Introduction and Background
Novel view synthesis (NVS) is crucial for various applications in computer graphics and computer vision, such as virtual reality and augmented reality. While techniques like NeRF, Instant-NGP, and Gaussian Splatting have significantly improved NVS for static scenes, synthesizing novel views in dynamic scenes from a single monocular video remains challenging. Traditional Dynamic View Synthesis methods require multiview videos with large camera movements to maintain multiview consistency, which is impractical for casual video captures that often employ smooth or static camera motions.
Methodology
MoDGS introduces a pipeline that solves the weak multiview constraint challenge inherent in casually captured monocular videos. It employs a monocular depth estimation method and makes several key contributions:
- 3D-Aware Initialization:
- To overcome initialization issues in weakly constrained settings, MoDGS introduces a 3D-aware initialization scheme for the deformation field. This scheme utilizes estimated depth maps and 2D flow predictions between frames to derive a coarse scale for each frame, normalizing them to maintain consistency.
- Deformation Field Initialization:
- The initialization process involves lifting the 2D flow and depth maps to 3D flow, which then supervises the initial training of the deformation field. This ensures an accurate starting point for the deformation field, improving subsequent scene reconstruction.
- Gaussian Initialization:
- Depth maps across different frames are transformed back to a canonical space, providing a robust initial set of points for creating Gaussians. This method ensures that the Gaussians are well-distributed and accurately represent the 3D structure of the scene.
- Ordinal Depth Loss:
- The authors propose an ordinal depth loss that leverages the order consistency of depth values across frames, addressing the inaccuracies in estimated depth maps that the Pearson correlation loss cannot rectify. This novel loss ensures stable depth orders, enhancing the realism of the rendered views.
Experimental Results
MoDGS demonstrates significant performance improvements on various datasets, including the DyNeRF and Nvidia datasets. The results show superior PSNR, SSIM, and LPIPS metrics compared to baseline methods such as Deformable-GS, SC-GS, and HexPlane. MoDGS also exhibits robustness in reconstructing dynamic scenes with detailed and artifact-free novel-view images, as evidenced by qualitative comparisons.
Quantitative Results
- Nvidia Dataset:
- Average PSNR: 23.27 (MoDGS) vs. 21.47 (Deformable-GS)

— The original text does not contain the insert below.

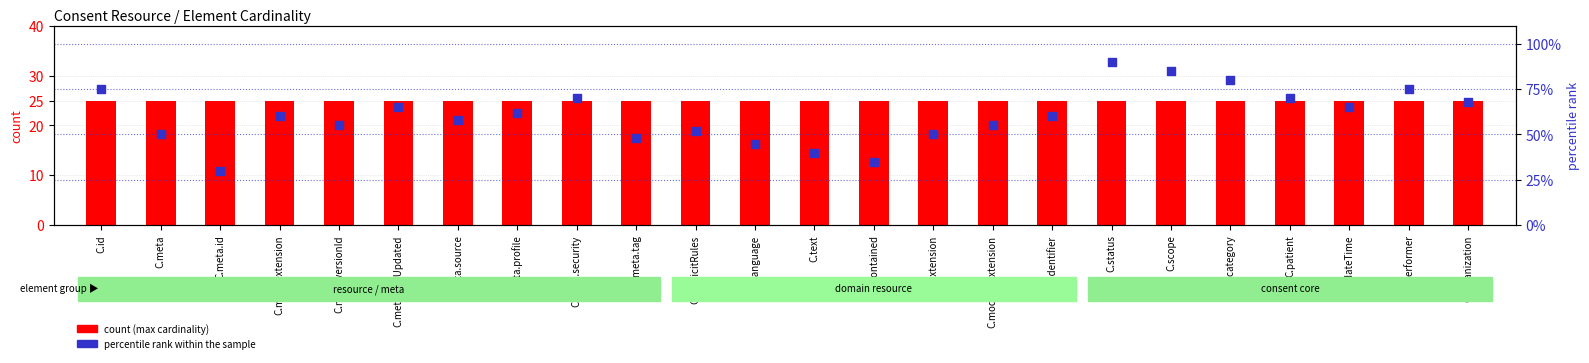

Which series has the largest total across all categories?

percentile rank within the sample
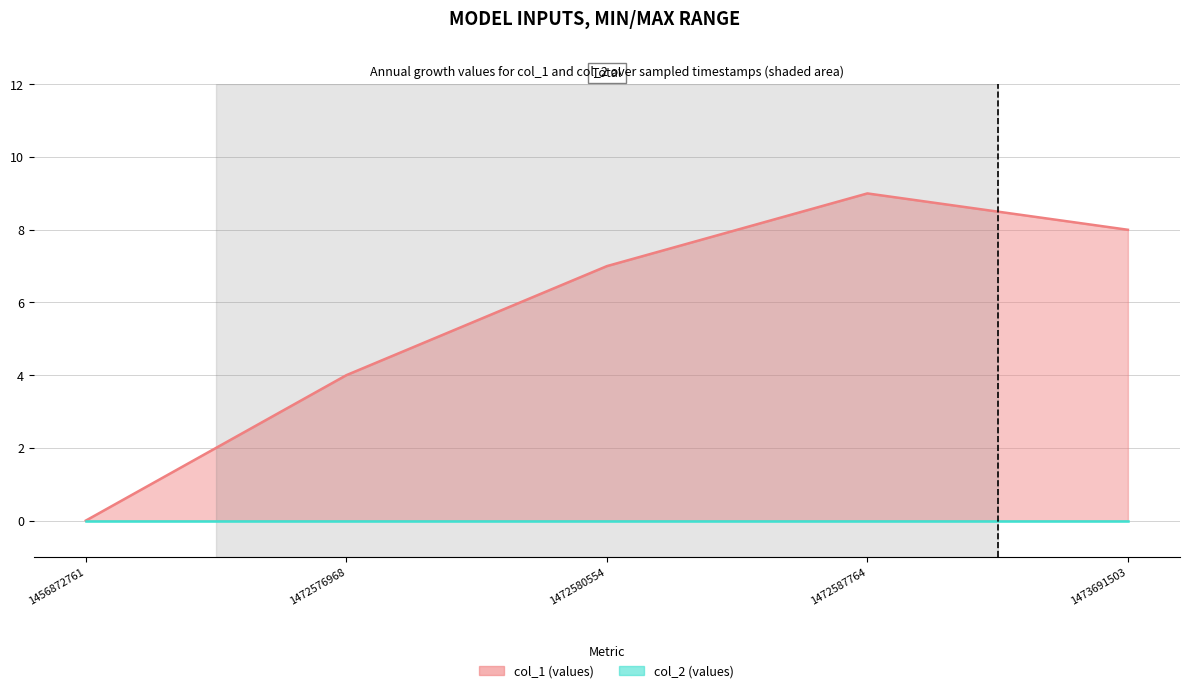

At 1472587764, list the series in order from largest to smallest.

col_1 line, col_2 line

- Average SSIM: 0.6908 (MoDGS) vs. 0.5948 (Deformable-GS)
- Average LPIPS: 0.1826 (MoDGS) vs. 0.2661 (Deformable-GS)
- DyNeRF Dataset:
- Average PSNR: 22.90 (MoDGS) vs. 19.76 (Deformable-GS)
- Average SSIM: 0.8043 (MoDGS) vs. 0.7528 (Deformable-GS)

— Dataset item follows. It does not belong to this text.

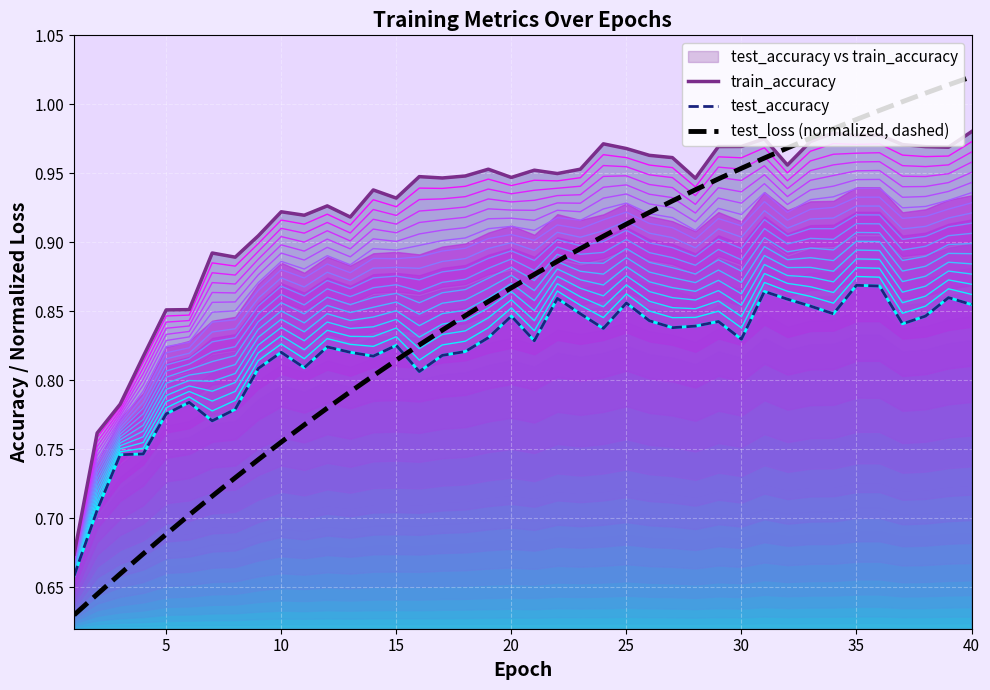

The value of test_loss (normalized, dashed) at 5 is 0.3. True or false?

False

- Average LPIPS: 0.1575 (MoDGS) vs. 0.2172 (Deformable-GS)
Implications and Future Work
The introduction of MoDGS opens up new avenues for practical and high-quality dynamic view synthesis from casually captured videos. The implications are notable for consumer applications, such as user-generated content on social media and personal video archives. The methodology demonstrates that high-quality novel views can be synthesized without requiring complex, synchronized, and large-movement camera setups.
Future developments could explore further optimizing the monocular depth estimation for even more accurate reconstruction and investigating the integration of generative models like 3D-related diffusion models to handle unseen parts of the scene. Additionally, addressing the computational efficiency for faster training and real-time rendering remains a promising area for further innovation.
Conclusion
MoDGS represents a substantial advancement in dynamic view synthesis from casually captured monocular videos, solving critical challenges through 3D-aware initialization and ordinal depth loss. Its performance across various datasets and settings underscores its potential for widespread application and further research in dynamic scene rendering.